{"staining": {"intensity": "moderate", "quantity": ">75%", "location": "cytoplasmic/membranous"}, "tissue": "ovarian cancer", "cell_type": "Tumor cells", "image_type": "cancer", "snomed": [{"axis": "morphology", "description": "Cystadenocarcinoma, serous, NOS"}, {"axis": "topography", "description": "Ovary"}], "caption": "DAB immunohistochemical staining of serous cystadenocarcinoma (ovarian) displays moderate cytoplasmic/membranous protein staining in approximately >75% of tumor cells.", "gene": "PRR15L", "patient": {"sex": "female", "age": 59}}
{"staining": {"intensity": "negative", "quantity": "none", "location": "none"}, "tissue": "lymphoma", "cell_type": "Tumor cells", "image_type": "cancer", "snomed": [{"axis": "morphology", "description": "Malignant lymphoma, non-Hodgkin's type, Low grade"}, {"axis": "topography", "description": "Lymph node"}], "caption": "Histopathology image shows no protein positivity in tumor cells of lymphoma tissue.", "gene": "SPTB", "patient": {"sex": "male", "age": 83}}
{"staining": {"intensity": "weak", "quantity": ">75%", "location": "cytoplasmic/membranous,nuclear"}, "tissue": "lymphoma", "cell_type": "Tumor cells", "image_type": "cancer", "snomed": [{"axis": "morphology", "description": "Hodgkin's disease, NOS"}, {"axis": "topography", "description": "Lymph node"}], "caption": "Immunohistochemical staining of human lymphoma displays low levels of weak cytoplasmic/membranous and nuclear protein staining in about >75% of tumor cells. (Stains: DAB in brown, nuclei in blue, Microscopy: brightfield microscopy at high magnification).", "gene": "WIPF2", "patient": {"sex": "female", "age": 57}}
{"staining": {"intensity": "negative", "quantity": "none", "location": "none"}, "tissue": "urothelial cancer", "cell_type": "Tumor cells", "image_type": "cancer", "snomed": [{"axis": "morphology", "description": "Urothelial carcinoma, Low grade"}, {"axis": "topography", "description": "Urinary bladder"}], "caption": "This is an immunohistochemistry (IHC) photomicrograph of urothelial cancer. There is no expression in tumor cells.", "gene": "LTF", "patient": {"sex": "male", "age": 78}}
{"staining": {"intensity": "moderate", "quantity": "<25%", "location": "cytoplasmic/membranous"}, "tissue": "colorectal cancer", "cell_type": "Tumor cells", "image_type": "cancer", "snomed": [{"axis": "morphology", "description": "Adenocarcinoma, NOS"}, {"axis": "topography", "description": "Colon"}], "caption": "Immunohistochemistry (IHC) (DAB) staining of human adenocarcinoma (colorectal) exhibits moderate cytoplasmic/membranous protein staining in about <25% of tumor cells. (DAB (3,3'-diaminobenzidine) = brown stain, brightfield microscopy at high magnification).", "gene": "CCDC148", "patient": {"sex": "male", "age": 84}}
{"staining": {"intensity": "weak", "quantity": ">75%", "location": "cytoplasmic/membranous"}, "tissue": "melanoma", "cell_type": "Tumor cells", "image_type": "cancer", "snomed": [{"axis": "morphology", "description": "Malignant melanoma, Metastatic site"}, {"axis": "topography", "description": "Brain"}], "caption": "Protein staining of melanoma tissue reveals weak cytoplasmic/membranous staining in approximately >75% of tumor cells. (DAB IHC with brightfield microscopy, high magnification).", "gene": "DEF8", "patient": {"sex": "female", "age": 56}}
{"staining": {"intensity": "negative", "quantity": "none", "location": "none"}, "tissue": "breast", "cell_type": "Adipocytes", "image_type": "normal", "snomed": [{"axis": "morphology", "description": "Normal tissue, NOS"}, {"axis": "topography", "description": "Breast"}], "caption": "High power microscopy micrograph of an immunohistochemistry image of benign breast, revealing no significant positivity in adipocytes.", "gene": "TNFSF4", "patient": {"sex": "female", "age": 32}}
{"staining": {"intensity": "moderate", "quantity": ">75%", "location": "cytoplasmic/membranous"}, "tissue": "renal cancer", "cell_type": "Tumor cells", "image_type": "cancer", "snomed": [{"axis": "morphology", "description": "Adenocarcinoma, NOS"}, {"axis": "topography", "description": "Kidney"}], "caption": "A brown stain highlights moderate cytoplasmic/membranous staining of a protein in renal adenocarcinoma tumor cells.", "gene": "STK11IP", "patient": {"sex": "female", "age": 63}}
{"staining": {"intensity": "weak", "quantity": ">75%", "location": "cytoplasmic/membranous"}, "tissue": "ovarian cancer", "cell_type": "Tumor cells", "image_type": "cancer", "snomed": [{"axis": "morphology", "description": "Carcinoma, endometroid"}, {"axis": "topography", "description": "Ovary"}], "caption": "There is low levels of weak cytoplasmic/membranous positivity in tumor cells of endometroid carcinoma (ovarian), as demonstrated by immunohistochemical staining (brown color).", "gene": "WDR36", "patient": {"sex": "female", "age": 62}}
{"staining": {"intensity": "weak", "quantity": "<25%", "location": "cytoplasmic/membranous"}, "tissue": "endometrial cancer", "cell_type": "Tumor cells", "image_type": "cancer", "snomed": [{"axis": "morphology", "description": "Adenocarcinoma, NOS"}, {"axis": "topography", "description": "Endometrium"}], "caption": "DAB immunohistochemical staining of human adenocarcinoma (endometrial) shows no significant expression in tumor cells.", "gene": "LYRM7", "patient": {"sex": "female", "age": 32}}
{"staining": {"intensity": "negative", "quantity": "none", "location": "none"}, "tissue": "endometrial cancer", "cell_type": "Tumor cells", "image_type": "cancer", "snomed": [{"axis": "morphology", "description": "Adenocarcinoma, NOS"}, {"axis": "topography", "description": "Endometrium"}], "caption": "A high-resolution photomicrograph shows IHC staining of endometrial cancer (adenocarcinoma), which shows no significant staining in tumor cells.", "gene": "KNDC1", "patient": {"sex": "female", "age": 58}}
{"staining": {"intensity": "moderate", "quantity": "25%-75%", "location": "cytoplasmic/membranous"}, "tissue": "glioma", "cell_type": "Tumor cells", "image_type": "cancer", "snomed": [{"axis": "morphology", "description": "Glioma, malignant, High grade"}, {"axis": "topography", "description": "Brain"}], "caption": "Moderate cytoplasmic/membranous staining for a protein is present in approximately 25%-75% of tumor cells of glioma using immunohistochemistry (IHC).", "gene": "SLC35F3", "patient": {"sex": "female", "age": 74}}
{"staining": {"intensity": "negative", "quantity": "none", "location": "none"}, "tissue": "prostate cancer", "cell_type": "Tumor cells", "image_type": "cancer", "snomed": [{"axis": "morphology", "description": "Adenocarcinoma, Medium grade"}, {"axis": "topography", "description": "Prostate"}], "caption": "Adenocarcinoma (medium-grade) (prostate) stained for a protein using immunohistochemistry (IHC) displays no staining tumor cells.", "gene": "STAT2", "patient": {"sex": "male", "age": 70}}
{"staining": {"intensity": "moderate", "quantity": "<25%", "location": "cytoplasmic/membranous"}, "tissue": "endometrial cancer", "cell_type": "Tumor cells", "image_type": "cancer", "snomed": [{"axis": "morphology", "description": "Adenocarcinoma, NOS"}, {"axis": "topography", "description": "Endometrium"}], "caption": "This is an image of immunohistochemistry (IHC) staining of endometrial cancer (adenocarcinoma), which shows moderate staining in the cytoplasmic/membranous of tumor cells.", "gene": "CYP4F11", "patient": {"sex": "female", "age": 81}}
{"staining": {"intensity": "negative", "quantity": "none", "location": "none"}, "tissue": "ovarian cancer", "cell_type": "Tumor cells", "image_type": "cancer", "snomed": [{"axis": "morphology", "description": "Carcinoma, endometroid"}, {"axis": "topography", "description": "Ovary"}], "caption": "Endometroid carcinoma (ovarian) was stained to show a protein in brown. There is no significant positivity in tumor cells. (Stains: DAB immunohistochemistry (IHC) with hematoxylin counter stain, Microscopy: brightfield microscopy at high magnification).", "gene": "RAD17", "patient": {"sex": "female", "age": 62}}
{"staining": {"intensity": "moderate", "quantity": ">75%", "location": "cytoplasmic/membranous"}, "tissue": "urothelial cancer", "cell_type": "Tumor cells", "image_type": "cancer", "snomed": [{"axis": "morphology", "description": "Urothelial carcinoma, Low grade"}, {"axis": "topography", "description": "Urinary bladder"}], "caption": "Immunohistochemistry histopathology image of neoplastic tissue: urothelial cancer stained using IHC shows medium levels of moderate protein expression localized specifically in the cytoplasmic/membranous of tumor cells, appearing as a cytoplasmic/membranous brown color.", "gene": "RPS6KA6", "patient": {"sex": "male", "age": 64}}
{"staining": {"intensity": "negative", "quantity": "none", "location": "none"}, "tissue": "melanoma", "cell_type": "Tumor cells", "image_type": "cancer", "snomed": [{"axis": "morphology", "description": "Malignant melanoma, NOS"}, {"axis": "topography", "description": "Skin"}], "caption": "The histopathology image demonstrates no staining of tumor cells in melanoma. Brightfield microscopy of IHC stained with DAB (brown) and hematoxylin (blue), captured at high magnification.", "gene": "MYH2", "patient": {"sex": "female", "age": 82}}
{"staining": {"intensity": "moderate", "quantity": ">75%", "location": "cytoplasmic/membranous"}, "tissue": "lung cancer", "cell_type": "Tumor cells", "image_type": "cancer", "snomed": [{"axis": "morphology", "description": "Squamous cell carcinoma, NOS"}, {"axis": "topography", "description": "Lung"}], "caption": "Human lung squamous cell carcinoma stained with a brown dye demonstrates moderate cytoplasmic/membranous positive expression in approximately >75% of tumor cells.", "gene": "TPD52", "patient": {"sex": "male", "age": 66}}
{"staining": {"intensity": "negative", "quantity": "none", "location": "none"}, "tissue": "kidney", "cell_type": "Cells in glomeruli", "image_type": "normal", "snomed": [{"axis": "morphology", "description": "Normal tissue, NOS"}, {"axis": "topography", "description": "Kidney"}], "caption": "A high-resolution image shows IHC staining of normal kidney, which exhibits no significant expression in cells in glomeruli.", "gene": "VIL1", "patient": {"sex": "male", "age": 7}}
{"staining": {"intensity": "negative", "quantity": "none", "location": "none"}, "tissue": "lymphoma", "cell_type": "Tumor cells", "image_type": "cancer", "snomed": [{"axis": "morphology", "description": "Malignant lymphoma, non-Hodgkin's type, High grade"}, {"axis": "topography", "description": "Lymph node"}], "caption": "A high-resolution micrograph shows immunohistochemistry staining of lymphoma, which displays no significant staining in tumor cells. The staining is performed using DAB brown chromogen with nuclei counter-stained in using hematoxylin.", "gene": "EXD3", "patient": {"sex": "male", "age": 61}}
____
**WHAT TO PRODUCE**
Show all lines from the data above in which the word "counter" appears.

**ANSWER SECTION**
{"staining": {"intensity": "negative", "quantity": "none", "location": "none"}, "tissue": "ovarian cancer", "cell_type": "Tumor cells", "image_type": "cancer", "snomed": [{"axis": "morphology", "description": "Carcinoma, endometroid"}, {"axis": "topography", "description": "Ovary"}], "caption": "Endometroid carcinoma (ovarian) was stained to show a protein in brown. There is no significant positivity in tumor cells. (Stains: DAB immunohistochemistry (IHC) with hematoxylin counter stain, Microscopy: brightfield microscopy at high magnification).", "gene": "RAD17", "patient": {"sex": "female", "age": 62}}
{"staining": {"intensity": "negative", "quantity": "none", "location": "none"}, "tissue": "lymphoma", "cell_type": "Tumor cells", "image_type": "cancer", "snomed": [{"axis": "morphology", "description": "Malignant lymphoma, non-Hodgkin's type, High grade"}, {"axis": "topography", "description": "Lymph node"}], "caption": "A high-resolution micrograph shows immunohistochemistry staining of lymphoma, which displays no significant staining in tumor cells. The staining is performed using DAB brown chromogen with nuclei counter-stained in using hematoxylin.", "gene": "EXD3", "patient": {"sex": "male", "age": 61}}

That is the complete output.